## INFORMATION SUPPLIED
%%

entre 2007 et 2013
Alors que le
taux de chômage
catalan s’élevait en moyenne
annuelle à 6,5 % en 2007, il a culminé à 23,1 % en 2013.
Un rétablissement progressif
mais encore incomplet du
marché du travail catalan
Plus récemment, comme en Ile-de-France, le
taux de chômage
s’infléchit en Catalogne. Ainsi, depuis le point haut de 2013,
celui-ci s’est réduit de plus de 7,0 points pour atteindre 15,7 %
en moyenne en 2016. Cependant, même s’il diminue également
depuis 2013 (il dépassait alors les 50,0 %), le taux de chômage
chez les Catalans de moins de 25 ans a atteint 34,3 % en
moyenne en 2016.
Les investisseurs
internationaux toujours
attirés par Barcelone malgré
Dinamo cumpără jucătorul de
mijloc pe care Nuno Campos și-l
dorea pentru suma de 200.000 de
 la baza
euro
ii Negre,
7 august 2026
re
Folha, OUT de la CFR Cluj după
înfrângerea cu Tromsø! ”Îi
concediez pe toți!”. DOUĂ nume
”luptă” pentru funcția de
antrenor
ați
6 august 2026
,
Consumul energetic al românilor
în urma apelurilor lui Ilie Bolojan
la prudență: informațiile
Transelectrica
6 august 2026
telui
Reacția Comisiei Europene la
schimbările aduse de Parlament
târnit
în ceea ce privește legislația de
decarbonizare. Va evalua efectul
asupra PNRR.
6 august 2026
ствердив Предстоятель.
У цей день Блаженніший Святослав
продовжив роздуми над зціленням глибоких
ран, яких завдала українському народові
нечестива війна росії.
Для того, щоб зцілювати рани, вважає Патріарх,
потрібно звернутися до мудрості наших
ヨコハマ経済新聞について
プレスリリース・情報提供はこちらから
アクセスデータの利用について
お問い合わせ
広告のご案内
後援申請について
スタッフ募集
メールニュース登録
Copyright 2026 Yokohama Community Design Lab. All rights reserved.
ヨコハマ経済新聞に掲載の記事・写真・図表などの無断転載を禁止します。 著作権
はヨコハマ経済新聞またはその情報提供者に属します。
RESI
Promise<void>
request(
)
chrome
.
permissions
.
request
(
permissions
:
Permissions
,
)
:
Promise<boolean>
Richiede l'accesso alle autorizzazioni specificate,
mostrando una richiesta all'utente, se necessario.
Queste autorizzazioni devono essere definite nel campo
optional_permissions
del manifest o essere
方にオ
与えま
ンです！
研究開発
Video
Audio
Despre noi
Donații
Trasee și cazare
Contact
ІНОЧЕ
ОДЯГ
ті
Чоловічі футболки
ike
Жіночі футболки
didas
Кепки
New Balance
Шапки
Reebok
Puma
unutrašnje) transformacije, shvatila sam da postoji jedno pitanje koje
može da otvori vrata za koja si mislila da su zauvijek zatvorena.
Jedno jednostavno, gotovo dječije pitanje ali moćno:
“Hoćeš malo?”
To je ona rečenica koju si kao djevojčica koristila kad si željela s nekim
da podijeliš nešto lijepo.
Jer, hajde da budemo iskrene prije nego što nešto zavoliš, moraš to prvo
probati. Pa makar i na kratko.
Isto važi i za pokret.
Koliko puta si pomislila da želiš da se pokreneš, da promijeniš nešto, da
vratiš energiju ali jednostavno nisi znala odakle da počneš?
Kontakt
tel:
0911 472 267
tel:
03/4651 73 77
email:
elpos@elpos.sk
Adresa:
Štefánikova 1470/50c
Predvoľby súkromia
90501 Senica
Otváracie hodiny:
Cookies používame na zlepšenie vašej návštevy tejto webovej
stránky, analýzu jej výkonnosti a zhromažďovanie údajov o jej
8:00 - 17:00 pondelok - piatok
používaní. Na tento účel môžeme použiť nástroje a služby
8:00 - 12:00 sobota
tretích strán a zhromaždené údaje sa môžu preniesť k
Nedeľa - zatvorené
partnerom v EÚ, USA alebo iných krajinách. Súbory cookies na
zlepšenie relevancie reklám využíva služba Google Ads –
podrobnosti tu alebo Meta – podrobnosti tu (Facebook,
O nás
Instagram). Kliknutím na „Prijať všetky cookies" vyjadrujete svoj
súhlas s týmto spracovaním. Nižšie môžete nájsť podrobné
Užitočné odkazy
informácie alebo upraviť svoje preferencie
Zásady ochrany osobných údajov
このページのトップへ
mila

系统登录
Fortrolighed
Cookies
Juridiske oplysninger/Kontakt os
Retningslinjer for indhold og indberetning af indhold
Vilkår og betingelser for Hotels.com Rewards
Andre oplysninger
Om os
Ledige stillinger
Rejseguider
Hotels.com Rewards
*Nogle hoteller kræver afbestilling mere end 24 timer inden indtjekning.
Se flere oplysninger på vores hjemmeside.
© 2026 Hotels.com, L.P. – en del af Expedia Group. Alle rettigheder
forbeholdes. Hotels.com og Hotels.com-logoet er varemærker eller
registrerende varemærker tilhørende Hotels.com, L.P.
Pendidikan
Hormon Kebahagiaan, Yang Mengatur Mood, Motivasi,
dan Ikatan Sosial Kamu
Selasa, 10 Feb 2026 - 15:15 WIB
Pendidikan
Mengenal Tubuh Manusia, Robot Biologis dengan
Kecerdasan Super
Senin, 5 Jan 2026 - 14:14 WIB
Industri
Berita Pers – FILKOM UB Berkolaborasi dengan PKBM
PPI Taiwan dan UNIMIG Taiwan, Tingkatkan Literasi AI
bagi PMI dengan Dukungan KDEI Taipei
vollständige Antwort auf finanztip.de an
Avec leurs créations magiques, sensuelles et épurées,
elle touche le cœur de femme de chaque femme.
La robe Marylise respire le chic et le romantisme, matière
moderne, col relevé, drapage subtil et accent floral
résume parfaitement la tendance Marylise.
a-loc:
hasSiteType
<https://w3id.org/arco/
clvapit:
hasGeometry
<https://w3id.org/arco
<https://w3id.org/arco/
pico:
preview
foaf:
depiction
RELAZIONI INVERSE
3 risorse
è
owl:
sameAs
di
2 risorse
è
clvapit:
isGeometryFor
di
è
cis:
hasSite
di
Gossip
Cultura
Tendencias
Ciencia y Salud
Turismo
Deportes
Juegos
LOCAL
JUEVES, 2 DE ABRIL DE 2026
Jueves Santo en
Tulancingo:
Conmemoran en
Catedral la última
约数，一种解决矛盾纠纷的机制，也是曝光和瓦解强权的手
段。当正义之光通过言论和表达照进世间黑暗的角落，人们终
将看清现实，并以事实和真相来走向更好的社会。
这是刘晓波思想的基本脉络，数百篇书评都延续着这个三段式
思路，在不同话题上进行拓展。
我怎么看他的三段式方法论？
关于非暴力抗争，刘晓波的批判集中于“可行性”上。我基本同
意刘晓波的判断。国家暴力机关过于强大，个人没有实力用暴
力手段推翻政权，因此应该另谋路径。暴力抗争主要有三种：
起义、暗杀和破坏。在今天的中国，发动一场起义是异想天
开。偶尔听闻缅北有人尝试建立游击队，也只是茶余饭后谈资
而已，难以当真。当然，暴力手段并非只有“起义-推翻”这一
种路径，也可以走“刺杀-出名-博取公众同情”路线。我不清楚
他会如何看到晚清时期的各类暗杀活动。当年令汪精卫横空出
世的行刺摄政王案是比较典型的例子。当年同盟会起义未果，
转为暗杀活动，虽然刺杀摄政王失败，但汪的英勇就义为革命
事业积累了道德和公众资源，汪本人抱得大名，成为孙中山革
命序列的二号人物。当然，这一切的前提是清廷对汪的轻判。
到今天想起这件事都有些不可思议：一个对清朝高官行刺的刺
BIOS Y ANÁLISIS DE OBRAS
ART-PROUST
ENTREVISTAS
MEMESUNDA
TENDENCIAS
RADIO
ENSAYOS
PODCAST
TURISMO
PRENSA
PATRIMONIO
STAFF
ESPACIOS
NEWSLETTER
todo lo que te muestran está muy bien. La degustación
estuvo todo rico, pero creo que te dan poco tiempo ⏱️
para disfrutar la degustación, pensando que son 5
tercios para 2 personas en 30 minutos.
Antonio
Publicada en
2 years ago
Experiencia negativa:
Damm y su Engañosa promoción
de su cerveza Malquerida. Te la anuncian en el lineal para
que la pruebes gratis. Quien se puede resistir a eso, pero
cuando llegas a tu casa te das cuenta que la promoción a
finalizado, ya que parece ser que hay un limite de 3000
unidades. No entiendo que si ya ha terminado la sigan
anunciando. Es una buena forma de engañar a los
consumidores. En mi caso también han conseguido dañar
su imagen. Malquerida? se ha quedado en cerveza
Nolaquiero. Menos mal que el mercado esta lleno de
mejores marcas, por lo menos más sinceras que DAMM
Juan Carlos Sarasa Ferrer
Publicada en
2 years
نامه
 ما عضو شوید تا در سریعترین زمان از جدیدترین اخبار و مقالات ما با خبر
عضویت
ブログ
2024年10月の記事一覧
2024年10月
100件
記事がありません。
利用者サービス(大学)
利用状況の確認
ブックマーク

%%

## TASK
Among the lines above, some may include the string "todo"; state how many, and nothing more.

## ANSWER BELOW
2